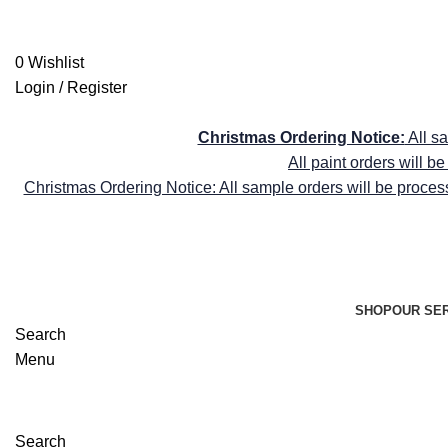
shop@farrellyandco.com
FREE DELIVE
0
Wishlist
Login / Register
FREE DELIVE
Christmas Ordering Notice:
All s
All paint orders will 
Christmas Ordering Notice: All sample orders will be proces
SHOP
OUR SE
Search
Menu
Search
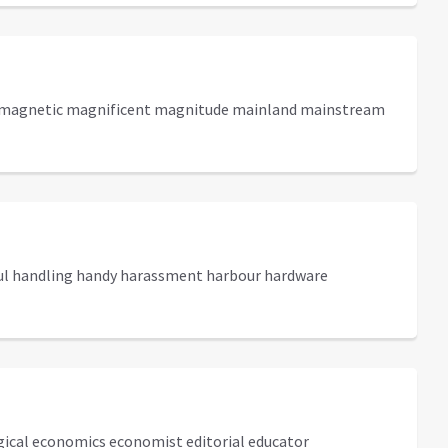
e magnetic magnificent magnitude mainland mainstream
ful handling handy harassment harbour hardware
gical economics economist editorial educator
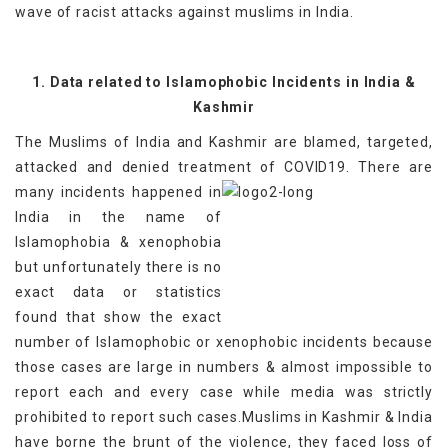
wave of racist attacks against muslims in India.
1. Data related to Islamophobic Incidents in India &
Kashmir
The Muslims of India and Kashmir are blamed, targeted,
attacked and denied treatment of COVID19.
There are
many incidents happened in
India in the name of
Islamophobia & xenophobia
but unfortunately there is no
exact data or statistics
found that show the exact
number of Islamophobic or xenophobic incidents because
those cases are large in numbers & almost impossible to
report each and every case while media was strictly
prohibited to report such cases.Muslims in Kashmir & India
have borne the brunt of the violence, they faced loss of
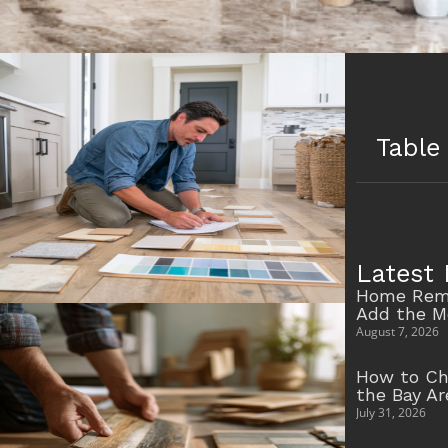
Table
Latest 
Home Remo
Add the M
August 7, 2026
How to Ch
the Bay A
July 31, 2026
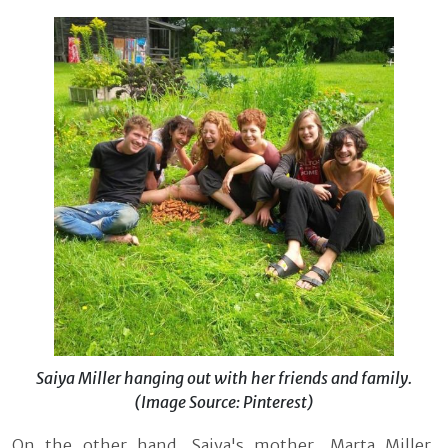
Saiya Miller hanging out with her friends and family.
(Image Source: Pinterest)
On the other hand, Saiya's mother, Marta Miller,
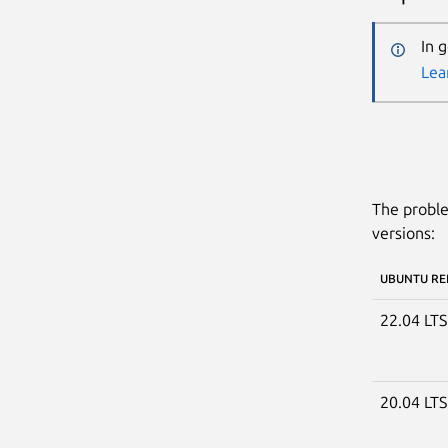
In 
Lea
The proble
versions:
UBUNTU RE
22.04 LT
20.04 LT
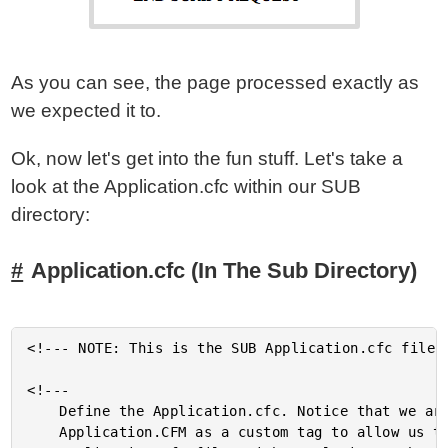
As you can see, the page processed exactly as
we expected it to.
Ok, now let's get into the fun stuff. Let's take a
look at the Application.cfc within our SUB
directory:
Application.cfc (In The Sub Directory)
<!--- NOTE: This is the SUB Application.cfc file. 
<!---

...

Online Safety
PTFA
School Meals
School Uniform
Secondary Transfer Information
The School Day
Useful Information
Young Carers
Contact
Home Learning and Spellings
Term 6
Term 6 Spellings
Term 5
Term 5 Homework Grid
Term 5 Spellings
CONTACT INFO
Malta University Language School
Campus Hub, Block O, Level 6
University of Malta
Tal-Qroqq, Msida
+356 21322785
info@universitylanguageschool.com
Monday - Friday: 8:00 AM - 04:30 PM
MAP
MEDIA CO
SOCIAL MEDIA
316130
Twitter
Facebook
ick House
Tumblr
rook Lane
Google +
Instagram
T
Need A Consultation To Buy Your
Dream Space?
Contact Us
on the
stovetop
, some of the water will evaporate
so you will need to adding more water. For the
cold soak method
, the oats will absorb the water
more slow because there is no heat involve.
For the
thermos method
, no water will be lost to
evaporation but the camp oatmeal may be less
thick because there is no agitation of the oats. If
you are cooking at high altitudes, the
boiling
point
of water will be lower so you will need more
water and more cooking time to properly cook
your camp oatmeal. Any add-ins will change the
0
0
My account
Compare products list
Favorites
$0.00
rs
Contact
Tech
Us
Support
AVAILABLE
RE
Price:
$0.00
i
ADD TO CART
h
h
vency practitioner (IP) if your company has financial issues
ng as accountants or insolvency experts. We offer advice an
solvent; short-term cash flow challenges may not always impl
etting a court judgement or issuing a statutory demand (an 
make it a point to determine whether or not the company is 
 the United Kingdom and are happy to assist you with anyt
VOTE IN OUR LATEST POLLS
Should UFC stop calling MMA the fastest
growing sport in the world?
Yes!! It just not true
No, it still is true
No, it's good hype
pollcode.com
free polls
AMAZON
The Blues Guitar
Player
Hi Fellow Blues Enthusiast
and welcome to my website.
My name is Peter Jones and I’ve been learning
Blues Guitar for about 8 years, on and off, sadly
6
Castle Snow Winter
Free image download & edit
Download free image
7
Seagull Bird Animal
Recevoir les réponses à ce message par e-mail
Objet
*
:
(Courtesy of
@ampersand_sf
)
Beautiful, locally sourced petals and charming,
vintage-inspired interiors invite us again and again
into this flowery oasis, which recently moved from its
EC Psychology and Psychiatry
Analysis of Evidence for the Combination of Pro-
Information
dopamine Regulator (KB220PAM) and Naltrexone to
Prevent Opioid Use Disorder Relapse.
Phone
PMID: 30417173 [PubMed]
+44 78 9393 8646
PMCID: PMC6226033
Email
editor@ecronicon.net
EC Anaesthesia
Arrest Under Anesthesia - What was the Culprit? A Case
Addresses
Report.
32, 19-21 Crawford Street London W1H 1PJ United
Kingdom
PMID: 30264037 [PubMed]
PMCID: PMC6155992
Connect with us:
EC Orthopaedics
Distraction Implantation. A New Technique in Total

- WHAT YOU NEED TO DO -
Rewrite the stretch of the records above, from the line containing "shop@farrellyandco.com" through the line containing "gical economics economist editorial educator", as a numbered list with blank lines omitted and the pictures left out.

- SOLUTION FOR THIS PROBLEM -
1. shop@farrellyandco.com
2. FREE DELIVE
3. 0
4. Wishlist
5. Login / Register
6. FREE DELIVE
7. Christmas Ordering Notice:
8. All s
9. All paint orders will 
10. Christmas Ordering Notice: All sample orders will be proces
11. SHOP
12. OUR SE
13. Search
14. Menu
15. Search
16. e magnetic magnificent magnitude mainland mainstream
17. ful handling handy harassment harbour hardware
18. gical economics economist editorial educator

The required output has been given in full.